__Assigned task__.
Could you restate word for word every line from the one containing "[566,102,619,114] models ->" to the end of the records, and nothing else?

■ ■ ■

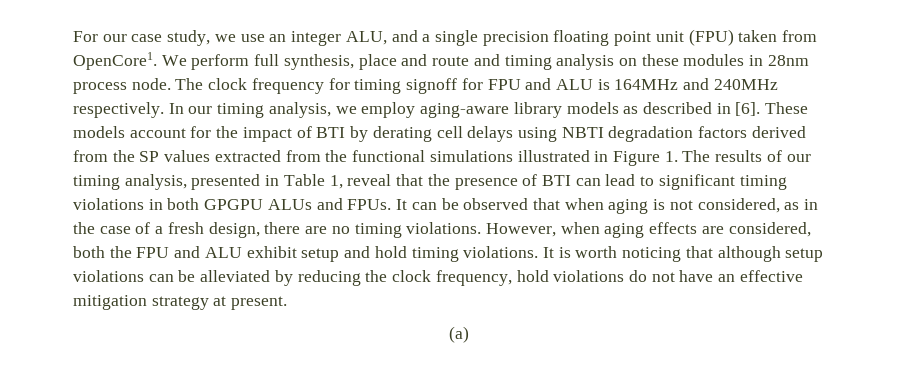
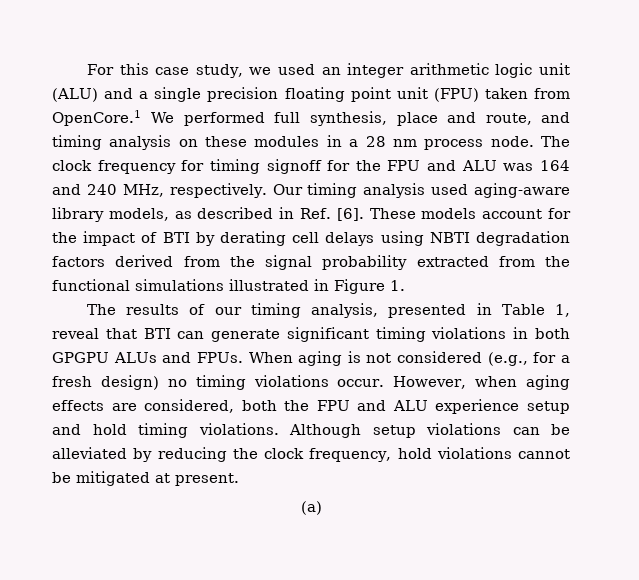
[102,34,127,42] our -> [119,63,149,75] this
[240,34,265,42] use -> [277,64,315,75] used
[345,31,387,45] ALU, -> [409,63,571,78] [52,88,98,102] arithmetic logic unit (ALU)
[73,52,250,70] OpenCore1. We perform -> [52,110,265,126] OpenCore.1 We performed
[432,56,470,66] route -> [485,113,532,125] route,
[767,55,809,66] 28nm -> [349,136,417,147] a 28 nm
[487,78,778,90] [73,102,416,118] FPU and ALU is 164MHz and 240MHz respectively. In our timing analysis, we employ -> [355,160,570,171] [52,183,469,198] the FPU and ALU was 164 and 240 MHz, respectively. Our timing analysis used
[566,102,619,114] models -> [108,208,169,221] models,
(731, 108) none -> [300,208,331,219] Ref.
[139,150,211,162] SP values -> [265,255,408,270] signal probability
(678, 156) none -> (405, 285) //
[427,174,655,190] the presence of BTI can lead to -> [143,328,281,342] BTI can generate
[396,198,819,214] [73,222,482,238] It can be observed that when aging is not considered, as in the case of a fresh design, there are no timing violations. -> [248,351,570,366] [52,375,385,390] When aging is not considered (e.g., for a fresh design) no timing violations occur.
[246,246,297,258] exhibit -> [435,399,520,414] experience
[542,246,781,262] It is worth noticing that although -> [289,424,361,438] Although
[628,270,803,282] [73,295,209,310] do not have an effective mitigation strategy -> [518,449,570,459] [52,471,150,486] cannot be mitigated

■ ■ ■

__Worked solution__.
[566,102,619,114] models -> [108,208,169,221] models,
(731, 108) none -> [300,208,331,219] Ref.
[139,150,211,162] SP values -> [265,255,408,270] signal probability
(678, 156) none -> (405, 285) //
[427,174,655,190] the presence of BTI can lead to -> [143,328,281,342] BTI can generate
[396,198,819,214] [73,222,482,238] It can be observed that when aging is not considered, as in the case of a fresh design, there are no timing violations. -> [248,351,570,366] [52,375,385,390] When aging is not considered (e.g., for a fresh design) no timing violations occur.
[246,246,297,258] exhibit -> [435,399,520,414] experience
[542,246,781,262] It is worth noticing that although -> [289,424,361,438] Although
[628,270,803,282] [73,295,209,310] do not have an effective mitigation strategy -> [518,449,570,459] [52,471,150,486] cannot be mitigated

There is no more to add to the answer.